*The problem:*
Repeat the stretch of the threats-to-validity text from "4. Threats to" through "the primary studies." word for word.

4. Threats to Validity
Threats to construct validity, for an SLR, are related to failures in the claim of covering all the possible studies related to the topic of the review. In this study, the paper was mitigated with a thorough and reproducible definition of the search strategy and with the use of synonyms in the search strings. Also, all the principal sources for the scientific literature were taken into consideration for the extraction of the primary studies.
Threats to internal validity are related to the data extraction phase of the SLR. The authors of this paper evaluated the papers manually, according to the defined inclusion and exclusion criteria. The authors limited biases in the inclusion and exclusion of the paper by discussing disagreements. The metric selection phase was performed based on the opinions extracted from the examined primary studies (considered as adverse, neutral, or positive). Again, the reading of the papers and the subsequential opinion assignments are based on the judgment of the authors and may suffer from misinterpretation of the original opinions. It is, however, worth mentioning that none of the authors of this paper were biased towards the demonstration of a specific preference for one of the available metrics.
Threats to external validity are related to the incapability of obtaining generalized conclusions from the conducted study. This threat is limited in this study since its main results, i.e., the sets of most popular metrics, were formulated w.r.t. to a set of programming languages. The results are not generalized to programming languages that were not discussed in the primary studies examined in the SLR.
5. Related Works
The literature offers several secondary studies regarding code metrics and tools. However, usually, those studies analyze or present a set of tools, and they describe the metrics based on the features of the tool. Our review instead started from an analysis of the literature that was tailored at finding all metrics available in relevant studies in the literature, and then the focus was moved to tools to understand whether the found metrics were supported or not by those tools.

*Supplied material:*
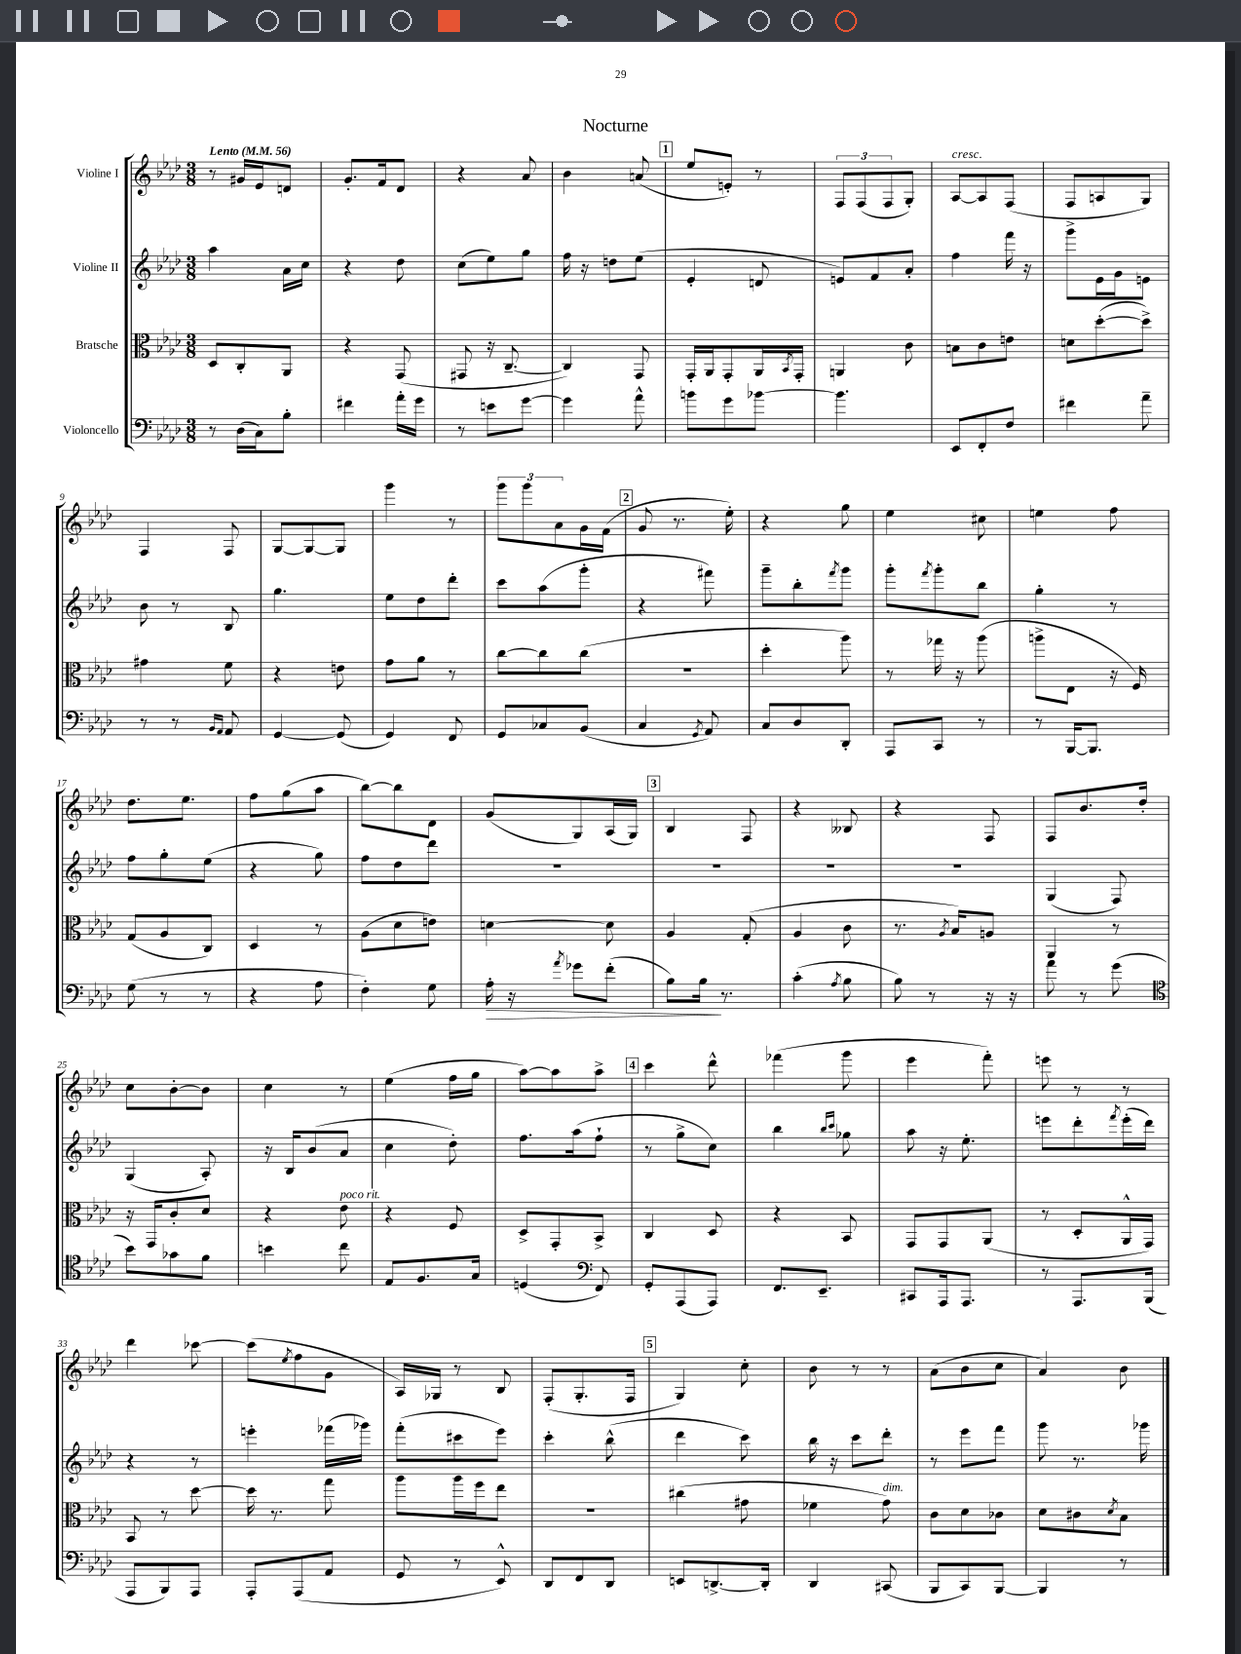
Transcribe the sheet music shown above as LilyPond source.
==
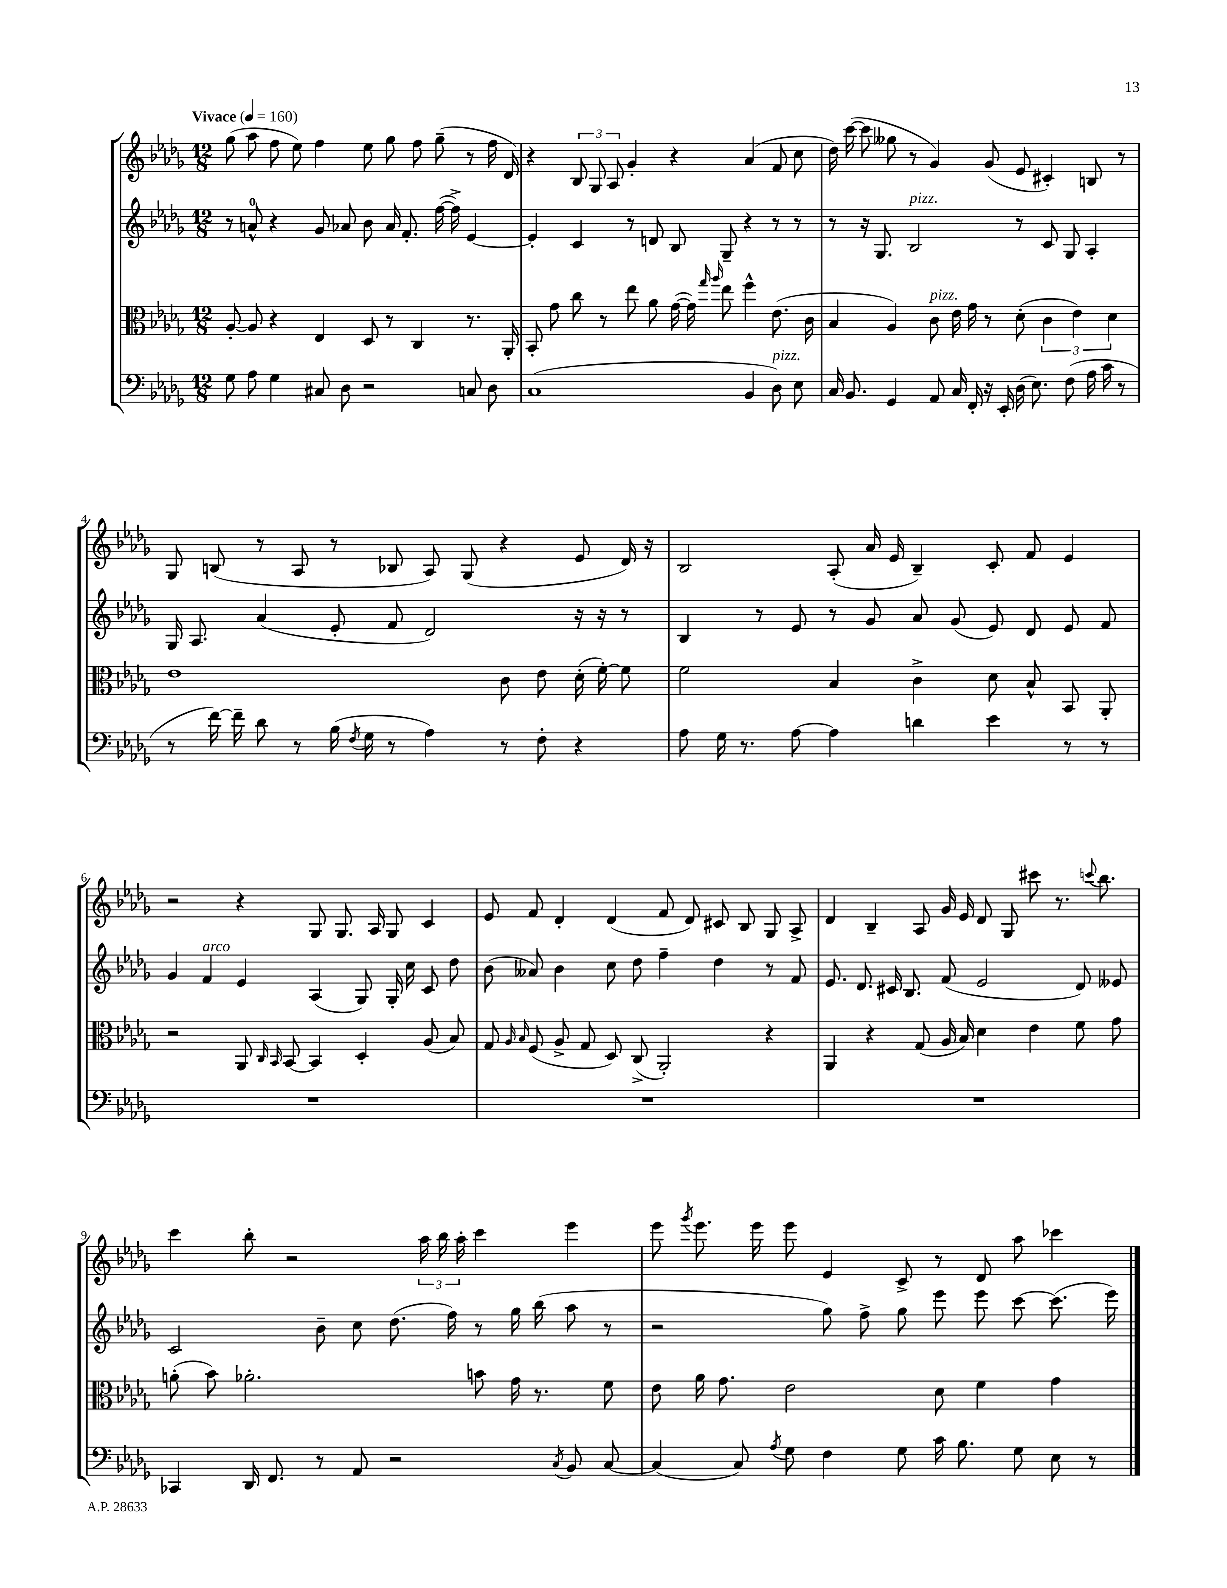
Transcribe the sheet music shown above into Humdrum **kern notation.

*Exercise solution:*
4. Threats to Validity
Threats to construct validity, for an SLR, are related to failures in the claim of covering all the possible studies related to the topic of the review. In this study, the paper was mitigated with a thorough and reproducible definition of the search strategy and with the use of synonyms in the search strings. Also, all the principal sources for the scientific literature were taken into consideration for the extraction of the primary studies.